Friday, July 15, 2016

Wishing I could disrupt a conversation about lead in the water

Listening this morning to the stream of WBEZ's report on, "Understanding The Risks Of Lead In Chicago’s Water". UIC Prof, Dr. David Jacobs from the National Center for Healthy Housing, ticks off half-a-dozen reasons why leaded drinking water is toxic, especially when it comes to young children's brain development. Then he floors me when he mentions this in passing...
"It's been well-established, with a path-breaking study here in Chicago, that lead inversely affects reading and math scores in schools."
I suppose he means this one or maybe this one.

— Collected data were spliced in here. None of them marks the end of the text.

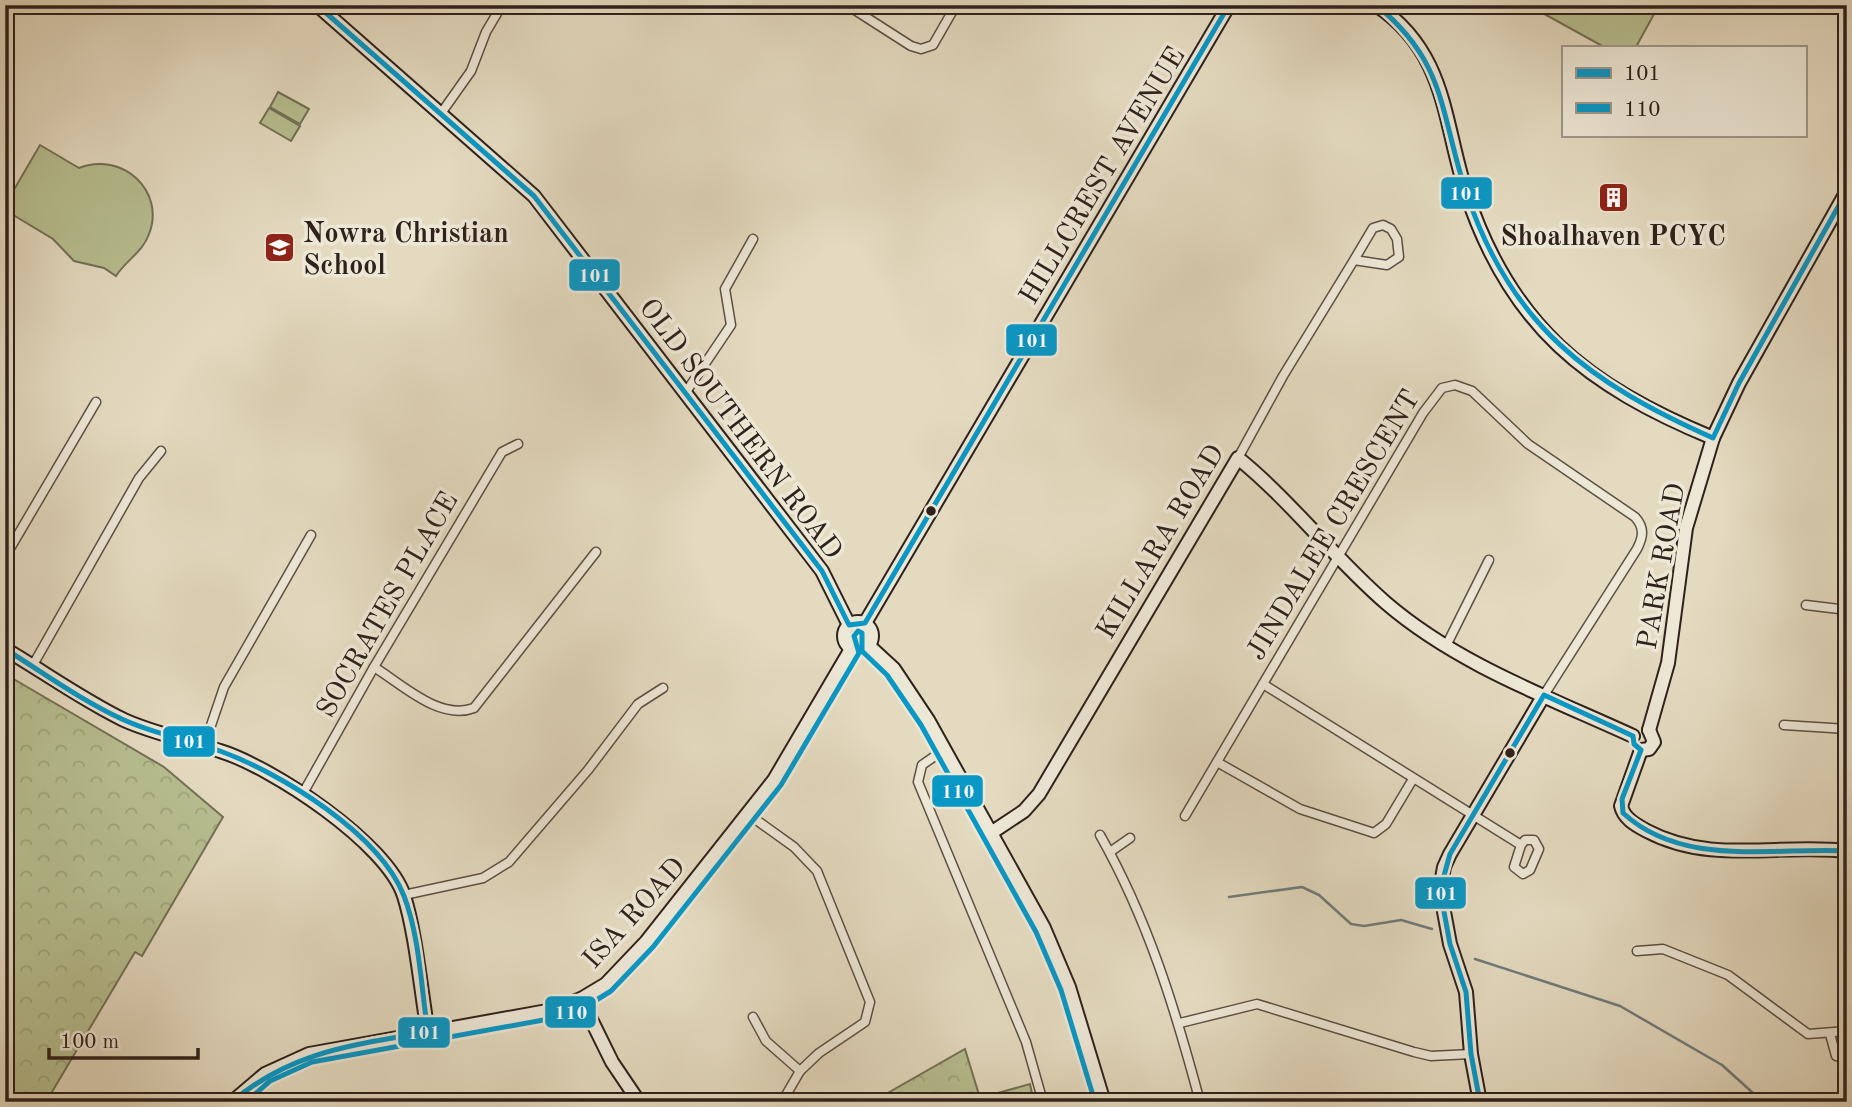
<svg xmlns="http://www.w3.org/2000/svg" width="1852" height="1107" viewBox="0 0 1852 1107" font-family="'Old Standard TT',serif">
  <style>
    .forest { fill: url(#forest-crowns); stroke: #737056; stroke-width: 2 }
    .pitch { fill: #b7be90; stroke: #737056; stroke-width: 2 }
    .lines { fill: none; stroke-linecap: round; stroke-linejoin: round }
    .stream { stroke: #6f7c7c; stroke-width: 2.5 }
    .street-casing { stroke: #5c4f44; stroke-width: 11 }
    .secondary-casing { stroke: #2f211b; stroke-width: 16 }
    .street { stroke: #ede7d6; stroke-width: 8 }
    .secondary { stroke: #ede7d6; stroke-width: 12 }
    .bus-1-casing { stroke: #ede7d6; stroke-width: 10 }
    .bus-2-casing { stroke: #ede7d6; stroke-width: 10 }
    .bus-1 { stroke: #0997c5; stroke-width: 5 }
    .bus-2 { stroke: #0997c5; stroke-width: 5 }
    .bus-dot { fill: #2f211b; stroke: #ede7d6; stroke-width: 2.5 }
    .labels { text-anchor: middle; stroke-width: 7; stroke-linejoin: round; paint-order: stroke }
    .street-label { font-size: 28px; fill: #2f211b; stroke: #ede7d6 }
    .poi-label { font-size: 28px; font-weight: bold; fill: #2f211b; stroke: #ede7d6; text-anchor: start }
    .line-badge { stroke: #ede7d6; stroke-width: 2.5 }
    .badge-label { font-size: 19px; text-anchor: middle; font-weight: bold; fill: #fff }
  </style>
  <defs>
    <pattern id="forest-crowns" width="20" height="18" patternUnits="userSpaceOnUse" patternTransform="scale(1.75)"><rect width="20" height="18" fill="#b7be90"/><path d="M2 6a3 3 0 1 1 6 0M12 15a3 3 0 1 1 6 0" fill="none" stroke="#9ea37c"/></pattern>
  </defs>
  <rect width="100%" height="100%" fill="#e4dac0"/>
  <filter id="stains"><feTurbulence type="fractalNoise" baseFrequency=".00286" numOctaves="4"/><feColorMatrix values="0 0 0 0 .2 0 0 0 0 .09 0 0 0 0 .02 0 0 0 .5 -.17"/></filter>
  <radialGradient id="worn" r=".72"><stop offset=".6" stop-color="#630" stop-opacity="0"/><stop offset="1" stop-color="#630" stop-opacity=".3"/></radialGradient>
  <!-- forest -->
  <g class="forest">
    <path d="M5,674L164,767L223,817L142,956L135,952L46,1102H5Z"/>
    <path d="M965,1049L980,1098L1030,1084L1033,1098L1020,1102H872Z"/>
  </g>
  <!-- pitch -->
  <g class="pitch">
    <path d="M1528,5H1659L1636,47H1604Z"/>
    <path d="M278,92L309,109L300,124L270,107Z"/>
    <path d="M269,108L300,126L291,141L260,123Z"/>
    <path d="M40,145L79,168C122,151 166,191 149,234C143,252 126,260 116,276L104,268L74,261L53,239L5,210V205Z"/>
  </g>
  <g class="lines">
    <!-- stream -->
    <g class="stream">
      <path d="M1229,897L1302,887L1319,895L1351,924L1364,926L1401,920L1432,929"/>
      <path d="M1475,959L1620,1006L1722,1065L1763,1102"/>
    </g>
    <defs>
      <g id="street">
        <path d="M847,5L911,46L921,49L933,45L956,5"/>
        <path d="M442,112L471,71L486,32L502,5"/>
        <path d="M686,392L731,325L725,289L753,239"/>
        <path d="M1238,458L1283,376L1354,260L1387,265L1399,257L1397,239L1391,229L1383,225L1373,228L1354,260"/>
        <path d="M5,557L96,402"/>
        <path d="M1806,605L1847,610"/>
        <path d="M1446,646L1489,560"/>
        <path d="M33,665L139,478L161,451"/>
        <path d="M374,667C403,685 440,721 474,708L596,552"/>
        <path d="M1263,684L1521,845L1525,840H1534L1539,849L1530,870L1523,874L1514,867L1521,845"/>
        <path d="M1784,725L1847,729"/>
        <path d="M204,746L224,687L311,535"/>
        <path d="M945,749L922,765L918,782L1026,1042L1043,1102"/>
        <path d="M1217,762L1300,809L1374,833L1386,824L1413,779"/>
        <path d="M302,795L374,667L502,452L518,444"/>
        <path d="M748,814L794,847L817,871L870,1002L865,1022L819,1053L800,1071L782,1102"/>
        <path d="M1185,816L1423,413L1442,388L1455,385L1472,391L1528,444L1635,517C1645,528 1643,537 1637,549L1544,695"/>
        <path d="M1100,835C1148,920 1175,1008 1200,1102"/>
        <path d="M1110,852L1130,838"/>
        <path d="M404,895L483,878L509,862L588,770L638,704L663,688"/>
        <path d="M1637,951L1663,949L1728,975L1808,1034L1847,1031"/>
        <path d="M753,1017L766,1041L800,1071"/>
        <path d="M1180,1023L1257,1004L1414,1052L1431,1056L1471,1054"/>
        <path d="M1830,1034L1836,1056L1847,1059"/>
      </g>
      <g id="secondary">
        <path d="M317,5L534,196L822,571L849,625"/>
        <path d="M1376,5C1447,52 1443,121 1466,192C1510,326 1587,386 1713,438"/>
        <circle cx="858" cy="636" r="14"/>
        <path d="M865,623L1229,5"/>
        <path d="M869,646L894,669L928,720L1044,928L1069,987L1104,1102"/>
        <path d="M5,649C44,672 83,700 124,720C155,734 188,740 220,751C272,767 387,843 404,896C416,934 421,992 428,1032"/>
        <path d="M1649,730L1668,663L1686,528L1713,438L1739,383L1847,191"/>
        <path d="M1641,750L1621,806C1624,819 1636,825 1647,831C1711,865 1779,843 1847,851"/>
        <path d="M1641,750L1649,749L1654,742L1649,730"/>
        <path d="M991,833L1024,811L1039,794L1238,458C1292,502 1333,557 1386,603C1457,664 1548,697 1633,736"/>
        <path d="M581,999L612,1062L639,1102"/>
        <path d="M232,1102L265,1074L309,1054L547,1011L581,999L606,984L646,942L774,780L851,649"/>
        <path d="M1480,1102L1471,1054L1466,992L1450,944L1440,890L1444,867L1450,854L1544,695"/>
      </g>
    </defs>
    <!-- street casing -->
    <use href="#street" class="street-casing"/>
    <!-- secondary casing -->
    <use href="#secondary" class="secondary-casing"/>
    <!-- street -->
    <use href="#street" class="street"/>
    <!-- secondary -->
    <use href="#secondary" class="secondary"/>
    <defs>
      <g id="bus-1">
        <path d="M317,5L534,196L822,571L849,625L865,623L1229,5"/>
        <path d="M1376,5C1447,62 1440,114 1466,192C1511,326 1589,383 1713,438L1739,383L1847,191"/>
        <path d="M5,649C44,673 82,701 124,720C155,734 188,740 220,751C281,773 380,834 404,896C420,938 421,988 428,1032C354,1045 291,1051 232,1102"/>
        <path d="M1480,1102L1471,1054L1466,992L1450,944L1440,890L1450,854L1544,695L1633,736L1634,744L1641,750L1622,799L1623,813C1683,868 1772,847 1847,851"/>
      </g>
      <path id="bus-2" d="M246,1102L270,1081L312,1062L549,1019L585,1007L611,991L653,947L781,785L859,653L854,636L858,631L862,633V651L887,675L921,725L1036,932L1061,990L1095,1102"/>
    </defs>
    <!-- bus-1 casing -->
    <use href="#bus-1" class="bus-1-casing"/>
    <!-- bus-2 casing -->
    <use href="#bus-2" class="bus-2-casing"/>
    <!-- bus-1 -->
    <use href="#bus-1" class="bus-1"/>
    <!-- bus-2 -->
    <use href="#bus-2" class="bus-2"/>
  </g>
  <!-- icons -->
  <defs>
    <symbol id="building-square" viewBox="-11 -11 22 22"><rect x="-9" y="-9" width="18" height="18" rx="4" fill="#8f2418" stroke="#ede7d6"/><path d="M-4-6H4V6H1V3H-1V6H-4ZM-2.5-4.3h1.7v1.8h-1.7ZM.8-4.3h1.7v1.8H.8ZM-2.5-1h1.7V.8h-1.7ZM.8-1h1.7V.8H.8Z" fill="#fff"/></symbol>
    <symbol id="school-square" viewBox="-11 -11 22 22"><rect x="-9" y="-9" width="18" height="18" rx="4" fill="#8f2418" stroke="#ede7d6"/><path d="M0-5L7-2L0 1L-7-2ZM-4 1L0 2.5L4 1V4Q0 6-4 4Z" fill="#fff"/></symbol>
  </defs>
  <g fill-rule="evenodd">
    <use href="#building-square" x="1596" y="180" width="35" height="35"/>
    <use href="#school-square" x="262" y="230" width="35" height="35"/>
  </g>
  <!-- markers -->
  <g class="bus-dot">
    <circle cx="931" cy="511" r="6"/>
    <circle cx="1510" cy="753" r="6"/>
  </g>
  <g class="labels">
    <!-- street labels -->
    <g class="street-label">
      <text transform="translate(1101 175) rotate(-59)" y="10">HILLCREST AVENUE</text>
      <text transform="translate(742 428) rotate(53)" y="10">OLD SOUTHERN ROAD</text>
      <text transform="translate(1332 524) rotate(-59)" y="10">JINDALEE CRESCENT</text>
      <text transform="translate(1159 541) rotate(-59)" y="10">KILLARA ROAD</text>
      <text transform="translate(1660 566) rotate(-80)" y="10">PARK ROAD</text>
      <text transform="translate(386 604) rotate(-60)" y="10">SOCRATES PLACE</text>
      <text transform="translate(633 912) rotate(-48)" y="10">ISA ROAD</text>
    </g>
    <!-- poi labels -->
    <g class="poi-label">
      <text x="303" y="242">Nowra Christian<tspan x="303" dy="32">School</tspan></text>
      <text x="1613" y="245" text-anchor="middle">Shoalhaven PCYC</text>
    </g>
  </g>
  <g class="line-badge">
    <rect x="1440" y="176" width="53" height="34" rx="7" fill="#0997c5"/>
    <rect x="568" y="258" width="53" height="34" rx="7" fill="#0997c5"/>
    <rect x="1005" y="323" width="53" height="34" rx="7" fill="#0997c5"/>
    <rect x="162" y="725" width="54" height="33" rx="7" fill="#0997c5"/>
    <rect x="931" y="774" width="53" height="34" rx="7" fill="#0997c5"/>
    <rect x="1414" y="876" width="53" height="34" rx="7" fill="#0997c5"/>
    <rect x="544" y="995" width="53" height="34" rx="7" fill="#0997c5"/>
    <rect x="397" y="1016" width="54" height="33" rx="7" fill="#0997c5"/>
  </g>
  <g class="badge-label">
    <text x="1466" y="200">101</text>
    <text x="595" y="282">101</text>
    <text x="1032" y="347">101</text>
    <text x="189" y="748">101</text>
    <text x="958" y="798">110</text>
    <text x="1441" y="900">101</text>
    <text x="571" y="1019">110</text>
    <text x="424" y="1039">101</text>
  </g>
  <!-- margin -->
  <rect width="1852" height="1107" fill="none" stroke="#e4dac0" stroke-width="28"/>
  <rect x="7" y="7" width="1838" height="1093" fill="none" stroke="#2f211b" stroke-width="3.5"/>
  <rect x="14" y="14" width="1824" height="1079" fill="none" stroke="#2f211b" stroke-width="2"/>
  <!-- legend -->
  <rect x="1562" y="46" width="245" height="91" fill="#ede7d6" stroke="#a1988b" stroke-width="2"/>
  <rect x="1576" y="68" width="35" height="10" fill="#0997c5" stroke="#a1988b" stroke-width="2"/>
  <text x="1624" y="80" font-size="21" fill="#2f211b">101</text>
  <rect x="1576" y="103" width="35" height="10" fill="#0997c5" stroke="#a1988b" stroke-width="2"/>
  <text x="1624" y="116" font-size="21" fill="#2f211b">110</text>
  <!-- scale -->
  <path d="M49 1048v10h149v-10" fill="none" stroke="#2f211b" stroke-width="3.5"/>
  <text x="60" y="1048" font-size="21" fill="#2f211b" stroke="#ede7d6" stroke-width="5" paint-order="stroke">100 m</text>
  <rect width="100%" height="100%" filter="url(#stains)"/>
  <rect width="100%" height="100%" fill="url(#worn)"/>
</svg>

The conversation moves on. I squirm in my chair, wishing I could jump in and disrupt the discussion right there. I would say something like...
Wait! You mean that all those tens of thousands of Chicago children who have been drinking leaded water from school drinking fountains and home sinks -- mostly poor and children of color -- have been disadvantaged by high-stakes PARCC and ISAT testing? Held back from promotion and graduation? College entrance? Their schools facing loss of funding or even closure because of lower test scores in comparison to wealthier, newer schools? Their teachers having their evaluations lowered and merit-pay-based salaries diminished, in large part because their students are exposed to leaded water?
And to top it off, told "no excuses" when they object?
But alas, I can't jump in. The informative conversation has already ended.